=== INPUT ===

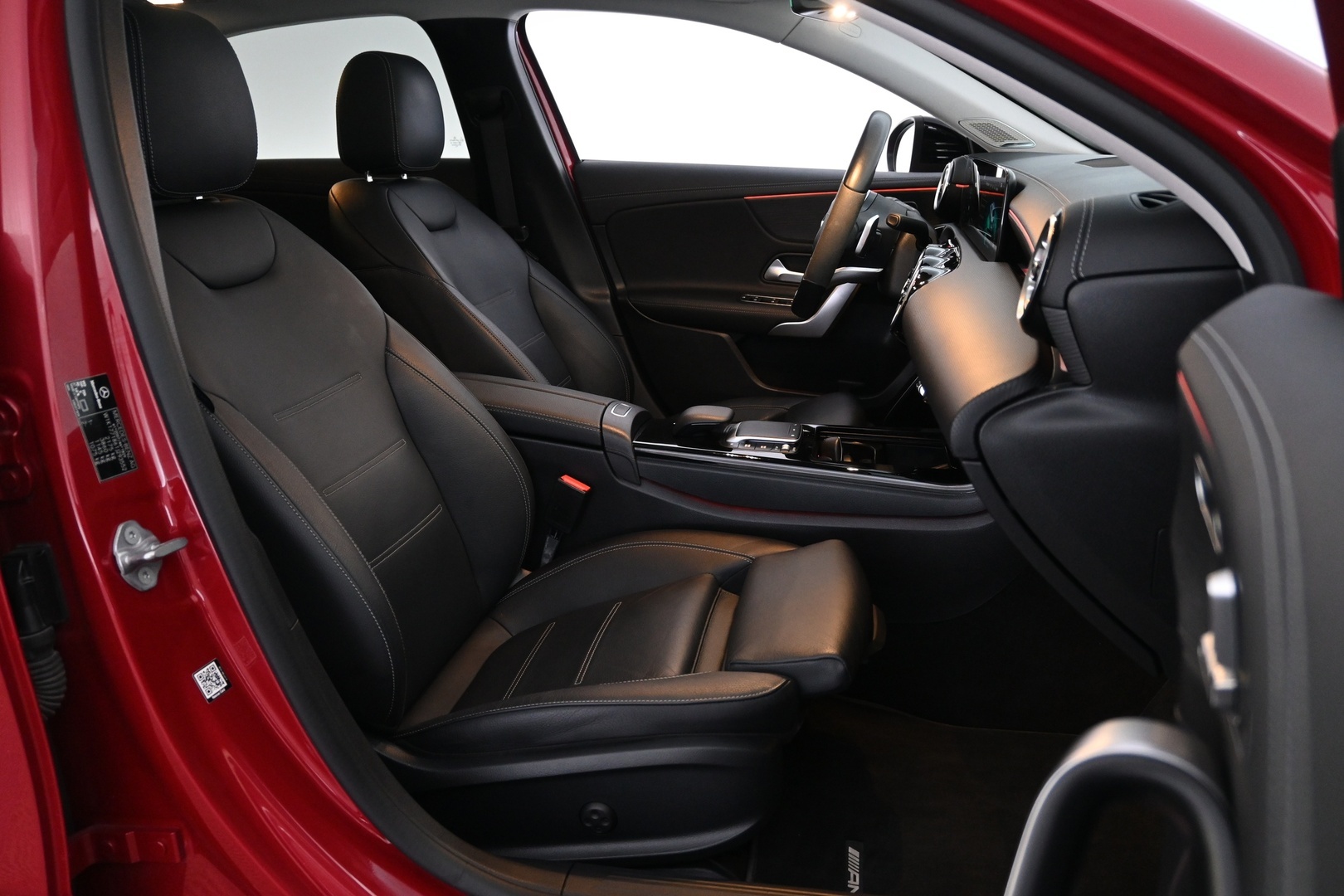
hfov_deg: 63.2
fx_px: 1092
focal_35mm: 29
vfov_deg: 44.6
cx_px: 672
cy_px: 448
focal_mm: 19.5
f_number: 3.8
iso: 1600
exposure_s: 1/30
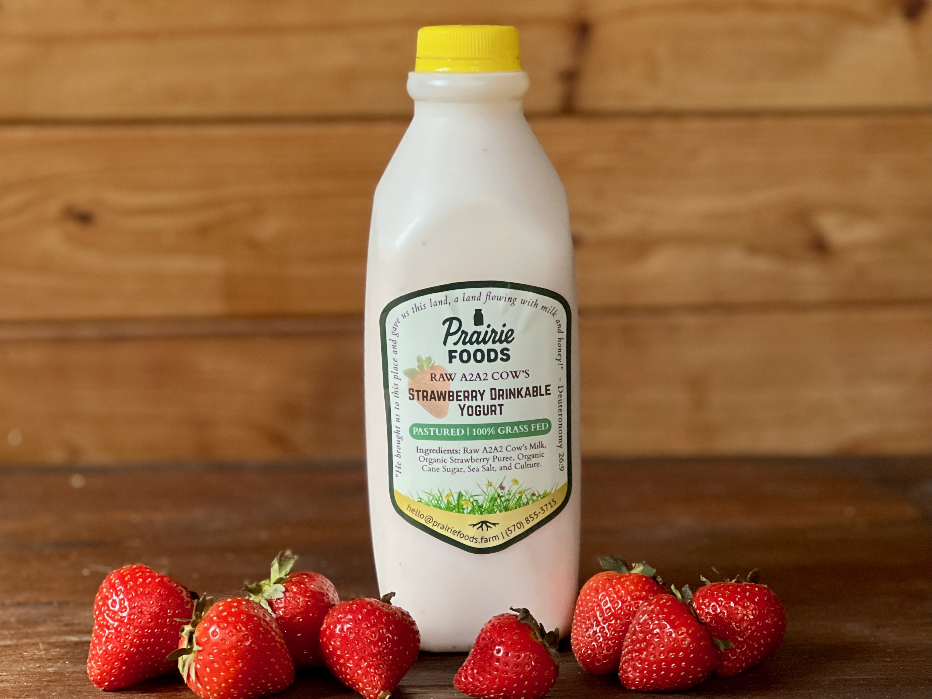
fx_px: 2073
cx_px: 466
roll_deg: -1.5
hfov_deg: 25.3
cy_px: 350
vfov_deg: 19.1
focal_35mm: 77
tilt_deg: -8.8
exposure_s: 1/40
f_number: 2.8
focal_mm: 9
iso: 400
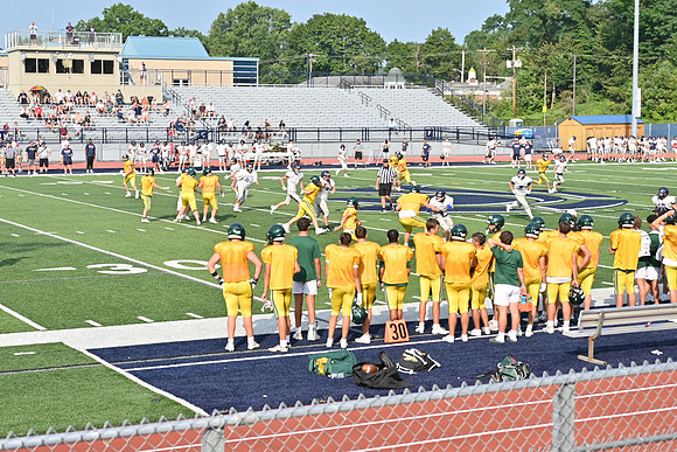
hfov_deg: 30.1
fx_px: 1260
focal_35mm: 67
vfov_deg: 20.3
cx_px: 338
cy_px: 226
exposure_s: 1/800
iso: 100
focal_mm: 45
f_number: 4.2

===

● THE PROBLEM:
Without any pictures, reproduce exactly the lines from the line that contains "fx_px: 2073" to the end of the entries above, both ends included.

● OUTPUT:
fx_px: 2073
cx_px: 466
roll_deg: -1.5
hfov_deg: 25.3
cy_px: 350
vfov_deg: 19.1
focal_35mm: 77
tilt_deg: -8.8
exposure_s: 1/40
f_number: 2.8
focal_mm: 9
iso: 400
hfov_deg: 30.1
fx_px: 1260
focal_35mm: 67
vfov_deg: 20.3
cx_px: 338
cy_px: 226
exposure_s: 1/800
iso: 100
focal_mm: 45
f_number: 4.2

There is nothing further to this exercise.